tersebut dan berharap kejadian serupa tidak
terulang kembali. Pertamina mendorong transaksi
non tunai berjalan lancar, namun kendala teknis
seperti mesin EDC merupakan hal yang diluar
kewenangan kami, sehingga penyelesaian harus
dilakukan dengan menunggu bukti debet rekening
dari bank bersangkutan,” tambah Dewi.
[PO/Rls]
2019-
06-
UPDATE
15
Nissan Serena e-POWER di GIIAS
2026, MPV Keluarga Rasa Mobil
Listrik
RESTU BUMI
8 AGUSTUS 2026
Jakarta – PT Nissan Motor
******************************
--- REQUIRED WORK ---
Render the lines above as a Markdown table with the columns "Row" and "Line", numbering each row and leaving out blank lines.

--- SOLUTION BELOW ---
| Row | Line |
|---|---|
| 1 | tersebut dan berharap kejadian serupa tidak |
| 2 | terulang kembali. Pertamina mendorong transaksi |
| 3 | non tunai berjalan lancar, namun kendala teknis |
| 4 | seperti mesin EDC merupakan hal yang diluar |
| 5 | kewenangan kami, sehingga penyelesaian harus |
| 6 | dilakukan dengan menunggu bukti debet rekening |
| 7 | dari bank bersangkutan,” tambah Dewi. |
| 8 | [PO/Rls] |
| 9 | 2019- |
| 10 | 06- |
| 11 | UPDATE |
| 12 | 15 |
| 13 | Nissan Serena e-POWER di GIIAS |
| 14 | 2026, MPV Keluarga Rasa Mobil |
| 15 | Listrik |
| 16 | RESTU BUMI |
| 17 | 8 AGUSTUS 2026 |
| 18 | Jakarta – PT Nissan Motor |